==== Data to examine

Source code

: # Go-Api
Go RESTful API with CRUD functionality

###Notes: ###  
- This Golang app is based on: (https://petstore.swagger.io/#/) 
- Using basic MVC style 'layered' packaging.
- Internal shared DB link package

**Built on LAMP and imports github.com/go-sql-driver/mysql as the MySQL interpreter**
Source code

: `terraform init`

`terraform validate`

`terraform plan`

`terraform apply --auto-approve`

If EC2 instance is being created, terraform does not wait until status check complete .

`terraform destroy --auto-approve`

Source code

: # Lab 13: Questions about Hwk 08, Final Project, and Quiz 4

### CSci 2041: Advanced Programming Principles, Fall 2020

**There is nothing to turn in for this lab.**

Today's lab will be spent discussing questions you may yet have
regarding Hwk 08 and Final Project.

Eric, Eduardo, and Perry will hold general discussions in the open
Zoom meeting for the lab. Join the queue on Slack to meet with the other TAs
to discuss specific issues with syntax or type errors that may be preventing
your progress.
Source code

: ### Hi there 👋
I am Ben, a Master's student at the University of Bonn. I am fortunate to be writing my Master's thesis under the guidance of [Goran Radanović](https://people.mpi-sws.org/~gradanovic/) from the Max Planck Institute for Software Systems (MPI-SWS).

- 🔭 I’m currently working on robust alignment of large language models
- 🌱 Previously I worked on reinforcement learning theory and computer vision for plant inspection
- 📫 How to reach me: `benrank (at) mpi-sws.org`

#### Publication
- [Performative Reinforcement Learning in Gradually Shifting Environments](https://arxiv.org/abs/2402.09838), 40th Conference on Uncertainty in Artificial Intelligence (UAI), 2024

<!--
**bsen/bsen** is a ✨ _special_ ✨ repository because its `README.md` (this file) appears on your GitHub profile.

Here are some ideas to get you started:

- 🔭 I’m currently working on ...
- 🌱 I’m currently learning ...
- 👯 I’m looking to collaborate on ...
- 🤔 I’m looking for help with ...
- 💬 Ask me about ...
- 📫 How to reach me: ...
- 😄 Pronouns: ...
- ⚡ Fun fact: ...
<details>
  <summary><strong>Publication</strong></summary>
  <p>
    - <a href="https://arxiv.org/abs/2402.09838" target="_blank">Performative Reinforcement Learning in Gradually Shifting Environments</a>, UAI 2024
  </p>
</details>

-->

========

**Task to complete**
Rewrite every row above with "terraform" swapped for "tofu" wherever it occurs, leaving everything else untouched.

**Result below**
Source code

: # Go-Api
Go RESTful API with CRUD functionality

###Notes: ###  
- This Golang app is based on: (https://petstore.swagger.io/#/) 
- Using basic MVC style 'layered' packaging.
- Internal shared DB link package

**Built on LAMP and imports github.com/go-sql-driver/mysql as the MySQL interpreter**
Source code

: `tofu init`

`tofu validate`

`tofu plan`

`tofu apply --auto-approve`

If EC2 instance is being created, tofu does not wait until status check complete .

`tofu destroy --auto-approve`

Source code

: # Lab 13: Questions about Hwk 08, Final Project, and Quiz 4

### CSci 2041: Advanced Programming Principles, Fall 2020

**There is nothing to turn in for this lab.**

Today's lab will be spent discussing questions you may yet have
regarding Hwk 08 and Final Project.

Eric, Eduardo, and Perry will hold general discussions in the open
Zoom meeting for the lab. Join the queue on Slack to meet with the other TAs
to discuss specific issues with syntax or type errors that may be preventing
your progress.
Source code

: ### Hi there 👋
I am Ben, a Master's student at the University of Bonn. I am fortunate to be writing my Master's thesis under the guidance of [Goran Radanović](https://people.mpi-sws.org/~gradanovic/) from the Max Planck Institute for Software Systems (MPI-SWS).

- 🔭 I’m currently working on robust alignment of large language models
- 🌱 Previously I worked on reinforcement learning theory and computer vision for plant inspection
- 📫 How to reach me: `benrank (at) mpi-sws.org`

#### Publication
- [Performative Reinforcement Learning in Gradually Shifting Environments](https://arxiv.org/abs/2402.09838), 40th Conference on Uncertainty in Artificial Intelligence (UAI), 2024

<!--
**bsen/bsen** is a ✨ _special_ ✨ repository because its `README.md` (this file) appears on your GitHub profile.

Here are some ideas to get you started:

- 🔭 I’m currently working on ...
- 🌱 I’m currently learning ...
- 👯 I’m looking to collaborate on ...
- 🤔 I’m looking for help with ...
- 💬 Ask me about ...
- 📫 How to reach me: ...
- 😄 Pronouns: ...
- ⚡ Fun fact: ...
<details>
  <summary><strong>Publication</strong></summary>
  <p>
    - <a href="https://arxiv.org/abs/2402.09838" target="_blank">Performative Reinforcement Learning in Gradually Shifting Environments</a>, UAI 2024
  </p>
</details>

-->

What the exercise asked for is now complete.